### TO DO
Copy the records below word for word, from the line containing "pose: elev=108.4 azim=269.6" through the line containing "Dot at: (170, 250)", both included, and nothing outside that stretch.

### TASK INPUT
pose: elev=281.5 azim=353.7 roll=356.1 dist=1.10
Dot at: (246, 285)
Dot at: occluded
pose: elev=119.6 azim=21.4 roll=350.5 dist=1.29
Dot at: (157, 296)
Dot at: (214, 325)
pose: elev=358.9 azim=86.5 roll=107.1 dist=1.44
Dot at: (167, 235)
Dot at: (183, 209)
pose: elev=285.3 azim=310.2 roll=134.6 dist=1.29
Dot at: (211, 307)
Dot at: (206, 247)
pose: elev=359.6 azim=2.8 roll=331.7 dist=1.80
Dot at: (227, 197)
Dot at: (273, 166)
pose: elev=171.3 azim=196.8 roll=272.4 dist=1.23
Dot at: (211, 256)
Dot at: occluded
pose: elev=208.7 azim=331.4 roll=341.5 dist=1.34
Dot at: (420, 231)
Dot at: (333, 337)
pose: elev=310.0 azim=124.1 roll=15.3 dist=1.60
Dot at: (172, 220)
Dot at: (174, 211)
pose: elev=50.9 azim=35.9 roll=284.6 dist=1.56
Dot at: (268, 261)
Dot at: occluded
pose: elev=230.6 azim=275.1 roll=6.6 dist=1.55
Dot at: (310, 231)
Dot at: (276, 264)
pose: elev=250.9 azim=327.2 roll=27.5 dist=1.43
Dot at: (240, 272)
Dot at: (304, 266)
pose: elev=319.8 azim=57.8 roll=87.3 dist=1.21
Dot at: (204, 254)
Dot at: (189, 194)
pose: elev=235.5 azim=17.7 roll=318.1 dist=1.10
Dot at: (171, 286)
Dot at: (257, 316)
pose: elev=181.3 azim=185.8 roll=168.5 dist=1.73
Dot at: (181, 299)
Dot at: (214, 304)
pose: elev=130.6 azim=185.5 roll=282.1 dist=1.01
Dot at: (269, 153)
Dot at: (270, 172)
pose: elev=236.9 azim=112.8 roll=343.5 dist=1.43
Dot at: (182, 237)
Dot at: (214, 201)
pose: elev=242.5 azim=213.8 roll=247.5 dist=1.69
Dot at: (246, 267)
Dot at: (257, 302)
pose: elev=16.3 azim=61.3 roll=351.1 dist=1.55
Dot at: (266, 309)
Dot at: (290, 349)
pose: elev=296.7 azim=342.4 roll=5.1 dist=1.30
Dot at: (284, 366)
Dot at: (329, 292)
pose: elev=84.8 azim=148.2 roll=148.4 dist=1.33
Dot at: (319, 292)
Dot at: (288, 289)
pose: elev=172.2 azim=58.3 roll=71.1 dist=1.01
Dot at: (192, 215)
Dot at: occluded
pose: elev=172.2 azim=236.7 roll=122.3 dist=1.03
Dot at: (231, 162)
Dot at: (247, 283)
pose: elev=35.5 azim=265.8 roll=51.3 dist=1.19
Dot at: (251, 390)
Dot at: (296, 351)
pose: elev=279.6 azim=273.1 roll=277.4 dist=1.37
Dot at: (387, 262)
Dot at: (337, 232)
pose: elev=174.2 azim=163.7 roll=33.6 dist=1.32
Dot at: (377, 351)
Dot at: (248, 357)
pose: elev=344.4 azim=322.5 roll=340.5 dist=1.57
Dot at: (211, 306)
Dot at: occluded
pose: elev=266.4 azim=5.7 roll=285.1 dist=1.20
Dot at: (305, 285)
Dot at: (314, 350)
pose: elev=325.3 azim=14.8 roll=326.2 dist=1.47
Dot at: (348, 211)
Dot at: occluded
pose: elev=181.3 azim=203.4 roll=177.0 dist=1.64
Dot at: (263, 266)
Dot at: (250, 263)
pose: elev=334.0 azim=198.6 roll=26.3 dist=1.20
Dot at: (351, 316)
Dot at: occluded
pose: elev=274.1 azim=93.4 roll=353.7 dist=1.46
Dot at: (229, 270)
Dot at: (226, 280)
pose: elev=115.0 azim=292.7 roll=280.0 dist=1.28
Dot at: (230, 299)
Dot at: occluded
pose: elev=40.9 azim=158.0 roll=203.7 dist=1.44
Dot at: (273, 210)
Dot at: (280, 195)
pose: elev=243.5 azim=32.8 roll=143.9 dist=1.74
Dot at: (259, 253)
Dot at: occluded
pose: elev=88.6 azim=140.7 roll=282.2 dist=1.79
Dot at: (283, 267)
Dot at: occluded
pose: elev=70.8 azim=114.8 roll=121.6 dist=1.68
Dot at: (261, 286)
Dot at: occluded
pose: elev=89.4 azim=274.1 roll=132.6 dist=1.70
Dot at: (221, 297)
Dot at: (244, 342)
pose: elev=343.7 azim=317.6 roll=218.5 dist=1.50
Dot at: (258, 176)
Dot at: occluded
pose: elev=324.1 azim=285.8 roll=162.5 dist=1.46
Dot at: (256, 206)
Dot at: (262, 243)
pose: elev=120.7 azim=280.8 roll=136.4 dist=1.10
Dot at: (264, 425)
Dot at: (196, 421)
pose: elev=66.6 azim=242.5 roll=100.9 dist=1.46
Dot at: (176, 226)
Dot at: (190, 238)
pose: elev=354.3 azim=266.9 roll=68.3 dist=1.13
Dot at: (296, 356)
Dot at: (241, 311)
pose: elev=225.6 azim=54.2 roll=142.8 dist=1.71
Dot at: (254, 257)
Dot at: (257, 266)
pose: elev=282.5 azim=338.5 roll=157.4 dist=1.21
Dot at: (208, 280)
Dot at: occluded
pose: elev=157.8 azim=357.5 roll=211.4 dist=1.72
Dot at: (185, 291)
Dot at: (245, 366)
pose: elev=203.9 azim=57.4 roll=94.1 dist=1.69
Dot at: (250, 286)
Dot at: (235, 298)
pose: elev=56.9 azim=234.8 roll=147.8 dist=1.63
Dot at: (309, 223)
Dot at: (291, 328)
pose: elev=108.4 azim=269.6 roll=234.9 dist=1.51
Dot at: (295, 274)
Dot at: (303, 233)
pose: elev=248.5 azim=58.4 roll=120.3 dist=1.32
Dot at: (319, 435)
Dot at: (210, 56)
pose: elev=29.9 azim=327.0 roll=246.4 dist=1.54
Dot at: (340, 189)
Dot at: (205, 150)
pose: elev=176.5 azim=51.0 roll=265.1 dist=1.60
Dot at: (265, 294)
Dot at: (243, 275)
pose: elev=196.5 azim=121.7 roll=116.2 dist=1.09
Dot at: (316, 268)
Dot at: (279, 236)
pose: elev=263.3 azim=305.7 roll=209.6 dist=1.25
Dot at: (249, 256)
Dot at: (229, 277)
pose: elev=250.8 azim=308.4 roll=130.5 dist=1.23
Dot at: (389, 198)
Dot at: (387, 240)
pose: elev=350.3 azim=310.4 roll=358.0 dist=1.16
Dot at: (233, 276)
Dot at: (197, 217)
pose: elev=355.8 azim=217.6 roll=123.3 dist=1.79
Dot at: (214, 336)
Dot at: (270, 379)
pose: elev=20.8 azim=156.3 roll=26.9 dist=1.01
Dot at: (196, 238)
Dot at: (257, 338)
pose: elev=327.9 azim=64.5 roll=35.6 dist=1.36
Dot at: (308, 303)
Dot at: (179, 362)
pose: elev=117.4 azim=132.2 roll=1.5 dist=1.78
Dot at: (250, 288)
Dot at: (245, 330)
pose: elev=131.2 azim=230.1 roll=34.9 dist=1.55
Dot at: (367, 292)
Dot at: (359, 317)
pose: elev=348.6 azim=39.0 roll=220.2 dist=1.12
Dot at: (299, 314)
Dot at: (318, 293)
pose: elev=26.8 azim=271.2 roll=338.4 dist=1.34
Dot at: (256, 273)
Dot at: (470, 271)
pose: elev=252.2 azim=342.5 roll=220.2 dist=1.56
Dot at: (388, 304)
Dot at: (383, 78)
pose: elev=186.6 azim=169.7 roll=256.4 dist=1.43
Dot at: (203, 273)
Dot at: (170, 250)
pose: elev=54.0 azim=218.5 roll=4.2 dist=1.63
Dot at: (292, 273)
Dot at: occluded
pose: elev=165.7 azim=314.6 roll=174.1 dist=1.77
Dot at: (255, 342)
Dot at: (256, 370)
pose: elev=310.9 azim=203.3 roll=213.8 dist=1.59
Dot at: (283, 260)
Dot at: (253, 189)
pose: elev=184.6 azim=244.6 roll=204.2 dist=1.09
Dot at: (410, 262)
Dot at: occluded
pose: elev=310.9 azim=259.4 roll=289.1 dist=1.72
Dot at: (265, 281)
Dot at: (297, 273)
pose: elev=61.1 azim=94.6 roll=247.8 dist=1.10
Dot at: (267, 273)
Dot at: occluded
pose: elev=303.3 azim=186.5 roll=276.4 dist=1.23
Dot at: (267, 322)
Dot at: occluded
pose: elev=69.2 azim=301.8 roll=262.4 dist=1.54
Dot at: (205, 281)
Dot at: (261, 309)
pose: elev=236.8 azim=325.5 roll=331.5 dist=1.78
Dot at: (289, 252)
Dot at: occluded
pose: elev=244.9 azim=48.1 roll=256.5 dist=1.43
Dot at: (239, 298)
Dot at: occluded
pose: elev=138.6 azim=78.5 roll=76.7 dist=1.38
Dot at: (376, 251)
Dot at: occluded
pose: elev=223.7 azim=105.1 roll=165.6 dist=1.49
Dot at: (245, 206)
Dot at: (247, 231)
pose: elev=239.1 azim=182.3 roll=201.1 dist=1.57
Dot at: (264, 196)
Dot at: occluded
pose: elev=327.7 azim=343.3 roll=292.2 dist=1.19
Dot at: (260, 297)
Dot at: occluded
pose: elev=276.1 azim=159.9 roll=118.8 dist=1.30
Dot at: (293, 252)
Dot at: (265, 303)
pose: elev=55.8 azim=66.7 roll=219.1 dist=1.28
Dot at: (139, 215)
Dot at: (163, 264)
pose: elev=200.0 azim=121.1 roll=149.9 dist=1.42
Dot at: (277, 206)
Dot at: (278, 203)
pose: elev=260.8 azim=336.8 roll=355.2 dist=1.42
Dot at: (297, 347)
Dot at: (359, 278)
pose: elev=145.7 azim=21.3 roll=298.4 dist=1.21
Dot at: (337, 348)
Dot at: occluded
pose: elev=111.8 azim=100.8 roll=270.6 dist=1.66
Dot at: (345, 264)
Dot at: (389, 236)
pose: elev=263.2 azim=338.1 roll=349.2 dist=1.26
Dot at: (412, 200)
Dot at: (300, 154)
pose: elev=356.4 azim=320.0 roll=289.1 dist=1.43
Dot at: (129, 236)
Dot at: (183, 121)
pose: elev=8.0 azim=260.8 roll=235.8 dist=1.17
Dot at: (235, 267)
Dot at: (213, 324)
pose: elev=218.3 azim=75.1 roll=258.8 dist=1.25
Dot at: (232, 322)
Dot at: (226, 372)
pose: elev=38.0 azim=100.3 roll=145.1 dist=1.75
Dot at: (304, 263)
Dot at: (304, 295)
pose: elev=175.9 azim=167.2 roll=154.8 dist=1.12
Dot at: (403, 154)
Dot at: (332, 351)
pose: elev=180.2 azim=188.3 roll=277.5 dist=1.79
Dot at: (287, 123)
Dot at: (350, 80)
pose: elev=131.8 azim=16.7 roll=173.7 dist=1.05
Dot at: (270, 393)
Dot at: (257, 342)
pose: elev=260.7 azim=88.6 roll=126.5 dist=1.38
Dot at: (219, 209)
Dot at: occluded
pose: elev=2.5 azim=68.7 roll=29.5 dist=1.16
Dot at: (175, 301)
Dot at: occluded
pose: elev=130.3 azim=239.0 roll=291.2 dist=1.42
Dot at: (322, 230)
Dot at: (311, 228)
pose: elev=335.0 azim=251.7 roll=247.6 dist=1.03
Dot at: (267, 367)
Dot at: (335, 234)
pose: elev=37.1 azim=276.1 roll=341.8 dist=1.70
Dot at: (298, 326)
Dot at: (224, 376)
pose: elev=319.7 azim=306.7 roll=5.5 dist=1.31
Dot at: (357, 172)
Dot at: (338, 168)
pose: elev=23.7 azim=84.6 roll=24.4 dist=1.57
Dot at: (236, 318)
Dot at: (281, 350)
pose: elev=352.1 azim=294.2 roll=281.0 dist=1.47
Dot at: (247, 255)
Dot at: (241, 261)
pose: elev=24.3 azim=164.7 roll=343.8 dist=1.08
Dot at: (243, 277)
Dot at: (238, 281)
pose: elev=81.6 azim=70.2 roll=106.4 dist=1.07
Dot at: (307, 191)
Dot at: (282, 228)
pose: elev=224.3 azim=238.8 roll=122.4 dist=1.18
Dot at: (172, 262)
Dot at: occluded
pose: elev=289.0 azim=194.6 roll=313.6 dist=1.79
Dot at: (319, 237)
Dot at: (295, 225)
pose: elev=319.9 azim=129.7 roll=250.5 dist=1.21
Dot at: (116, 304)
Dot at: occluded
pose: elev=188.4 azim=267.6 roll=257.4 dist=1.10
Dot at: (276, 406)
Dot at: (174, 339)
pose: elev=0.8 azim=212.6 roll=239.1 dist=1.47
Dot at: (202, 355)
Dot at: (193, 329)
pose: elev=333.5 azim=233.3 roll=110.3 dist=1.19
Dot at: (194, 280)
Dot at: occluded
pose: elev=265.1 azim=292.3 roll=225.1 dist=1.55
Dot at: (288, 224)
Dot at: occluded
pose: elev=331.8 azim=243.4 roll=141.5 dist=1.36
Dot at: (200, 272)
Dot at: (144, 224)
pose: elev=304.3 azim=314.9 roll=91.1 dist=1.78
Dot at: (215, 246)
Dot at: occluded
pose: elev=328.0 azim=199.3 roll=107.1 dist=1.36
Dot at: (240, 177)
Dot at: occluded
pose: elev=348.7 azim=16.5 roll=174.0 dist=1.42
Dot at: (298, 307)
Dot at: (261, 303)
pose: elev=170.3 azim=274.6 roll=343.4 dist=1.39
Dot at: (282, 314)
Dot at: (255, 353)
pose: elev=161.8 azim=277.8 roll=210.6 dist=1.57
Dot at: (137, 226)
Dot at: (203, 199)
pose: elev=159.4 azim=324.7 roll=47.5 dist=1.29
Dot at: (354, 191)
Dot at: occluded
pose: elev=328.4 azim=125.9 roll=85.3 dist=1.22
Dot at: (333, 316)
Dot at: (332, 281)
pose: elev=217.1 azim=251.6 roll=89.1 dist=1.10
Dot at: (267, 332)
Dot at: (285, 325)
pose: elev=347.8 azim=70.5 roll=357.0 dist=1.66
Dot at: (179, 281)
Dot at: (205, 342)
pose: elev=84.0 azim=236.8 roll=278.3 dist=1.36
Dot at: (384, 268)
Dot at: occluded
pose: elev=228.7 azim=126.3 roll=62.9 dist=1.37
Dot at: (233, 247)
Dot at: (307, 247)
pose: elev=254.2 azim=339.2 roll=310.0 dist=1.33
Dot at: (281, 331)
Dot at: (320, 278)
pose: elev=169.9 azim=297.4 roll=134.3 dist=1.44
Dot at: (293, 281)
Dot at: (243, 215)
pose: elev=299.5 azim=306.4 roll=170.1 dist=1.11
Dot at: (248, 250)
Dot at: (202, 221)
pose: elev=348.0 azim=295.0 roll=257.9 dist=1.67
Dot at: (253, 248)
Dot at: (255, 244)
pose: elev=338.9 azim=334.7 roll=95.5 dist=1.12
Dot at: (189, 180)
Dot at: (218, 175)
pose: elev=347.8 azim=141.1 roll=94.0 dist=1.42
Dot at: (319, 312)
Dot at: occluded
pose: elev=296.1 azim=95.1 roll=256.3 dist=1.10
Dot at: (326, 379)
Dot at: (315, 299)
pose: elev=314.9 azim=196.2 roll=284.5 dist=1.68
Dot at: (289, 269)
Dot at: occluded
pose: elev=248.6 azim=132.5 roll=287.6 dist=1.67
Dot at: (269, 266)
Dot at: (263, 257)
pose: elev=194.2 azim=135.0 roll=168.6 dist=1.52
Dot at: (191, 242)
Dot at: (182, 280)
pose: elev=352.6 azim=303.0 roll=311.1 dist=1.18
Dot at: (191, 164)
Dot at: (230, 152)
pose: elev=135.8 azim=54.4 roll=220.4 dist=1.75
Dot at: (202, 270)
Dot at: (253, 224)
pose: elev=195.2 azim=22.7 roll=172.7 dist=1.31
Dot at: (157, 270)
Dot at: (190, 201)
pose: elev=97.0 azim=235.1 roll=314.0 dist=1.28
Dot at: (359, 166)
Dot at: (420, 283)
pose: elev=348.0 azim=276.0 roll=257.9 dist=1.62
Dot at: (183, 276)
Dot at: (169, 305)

### ANSWER BELOW
pose: elev=108.4 azim=269.6 roll=234.9 dist=1.51
Dot at: (295, 274)
Dot at: (303, 233)
pose: elev=248.5 azim=58.4 roll=120.3 dist=1.32
Dot at: (319, 435)
Dot at: (210, 56)
pose: elev=29.9 azim=327.0 roll=246.4 dist=1.54
Dot at: (340, 189)
Dot at: (205, 150)
pose: elev=176.5 azim=51.0 roll=265.1 dist=1.60
Dot at: (265, 294)
Dot at: (243, 275)
pose: elev=196.5 azim=121.7 roll=116.2 dist=1.09
Dot at: (316, 268)
Dot at: (279, 236)
pose: elev=263.3 azim=305.7 roll=209.6 dist=1.25
Dot at: (249, 256)
Dot at: (229, 277)
pose: elev=250.8 azim=308.4 roll=130.5 dist=1.23
Dot at: (389, 198)
Dot at: (387, 240)
pose: elev=350.3 azim=310.4 roll=358.0 dist=1.16
Dot at: (233, 276)
Dot at: (197, 217)
pose: elev=355.8 azim=217.6 roll=123.3 dist=1.79
Dot at: (214, 336)
Dot at: (270, 379)
pose: elev=20.8 azim=156.3 roll=26.9 dist=1.01
Dot at: (196, 238)
Dot at: (257, 338)
pose: elev=327.9 azim=64.5 roll=35.6 dist=1.36
Dot at: (308, 303)
Dot at: (179, 362)
pose: elev=117.4 azim=132.2 roll=1.5 dist=1.78
Dot at: (250, 288)
Dot at: (245, 330)
pose: elev=131.2 azim=230.1 roll=34.9 dist=1.55
Dot at: (367, 292)
Dot at: (359, 317)
pose: elev=348.6 azim=39.0 roll=220.2 dist=1.12
Dot at: (299, 314)
Dot at: (318, 293)
pose: elev=26.8 azim=271.2 roll=338.4 dist=1.34
Dot at: (256, 273)
Dot at: (470, 271)
pose: elev=252.2 azim=342.5 roll=220.2 dist=1.56
Dot at: (388, 304)
Dot at: (383, 78)
pose: elev=186.6 azim=169.7 roll=256.4 dist=1.43
Dot at: (203, 273)
Dot at: (170, 250)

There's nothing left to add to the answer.